Here is how it works. First, the MRG Entry is searched that has a term field whose value is <term>. If found, all <key>:<value> pairs are processed in the sequence they are specified. Processing a <key>:<value> pair consists of looking for a field named <key> in the selected MRG entry. We now have the following situations:

  • if the <key> field exists, and
    • if the <value> is not empty, then the contents of the field is overwritten by <value>;
    • if the <value> is empty, then the contents of the field is deleted;
  • if the <key> field does not exists, and
    • if the <value> is not empty, then a new field named <key> with the specified <value> is added to the MRG entry;
    • if the <value> is empty, then nothing is done.
Renaming examples
  • rename party [ status:accepted, glossaryText:"A natural person or a legal person" ]:

    • searches for the MRG entry whose term field has value party, and (when found)
    • changes (or creates) its status field to so that it contains accepted, and
    • changes (or creates) its glossaryText field to so that it contains "A natural person or a legal person".
  • rename party [ term:partij, formPhrases:"partij{en}", glossaryText:"Een natuurlijk persoon of een rechtspersoon" ]

    • searches for the MRG entry whose term field has value party, and (when found)
    • changes (or creates) its term field to so that it contains partij;
    • changes (or creates) its status field to so that it contains approved.
    • changes (or creates) its glossaryText field to so that it contains "A natural or legal person"
  • rename party [ glossaryText: ]

    • searches for the MRG entry whose term field has value party, and (when found)
    • removes the contents from the glossaryText field if such a field exists.

where:

symboldescription
<term>the term of the tuple that will be selected for renaming.
<fieldmodifierlist>a (non-empty) comma-separated list of <fieldmodifier>s.
<fieldmodifier>a <key>:<value> pair.
<key>a text that identifies a field in an [MRG entry], the value of which is to be changed, e.g. form-phrases, grouptags, etc.
<value>a text that will replace the existing text of the field identified by <key>.

This syntax is processed by first selecting the tuple (in the tuple set that is being constructed) that has the specified <term> as its term-field, and then sequentially processing the <fieldmodifier>s in the <fieldmodifierlist>, which means that the existing text of the field that is identified by the <key> element of the <fieldmodifier> is replaced by the text specified by the <value> element of that <fieldmodifier>.

Editor's note

The ability to rename terms as they are imported may introduce some issues related to other field-names, such as term, form-phrases, synonyms, glossaryTexts and possibly some others.
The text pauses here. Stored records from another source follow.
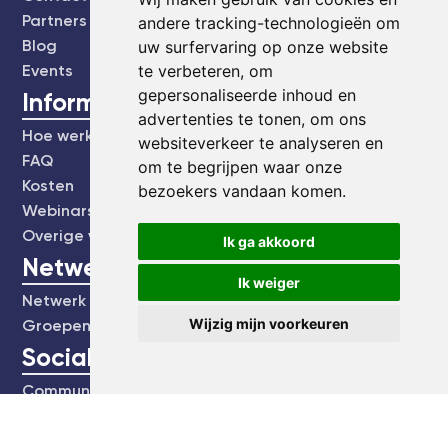
Partners
andere tracking-technologieën om
Blog
uw surfervaring op onze website
te verbeteren, om
Events
gepersonaliseerde inhoud en
Informatie
advertenties te tonen, om ons
Hoe werkt het?
websiteverkeer te analyseren en
FAQ
om te begrijpen waar onze
Kosten
bezoekers vandaan komen.
Webinars's
Overige video's
Ik ga akkoord
Netwerk
Ik weiger
Netwerk
Wijzig mijn voorkeuren
Groepen
Social
Community
Facebook
Instagram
Perhaps this syntax should therefore be extended, enabling curators to simultaneously change these (and other) fields in the MRG entry.


  1. Two (or more) MRG entries cannot have the same value in their termid fields. Therefore, if an MRG entry is added whose value in its termid field already exists with an MRG entry that is already in the provisional MRG, then this latter entry will be discarded, after which the new entry is added.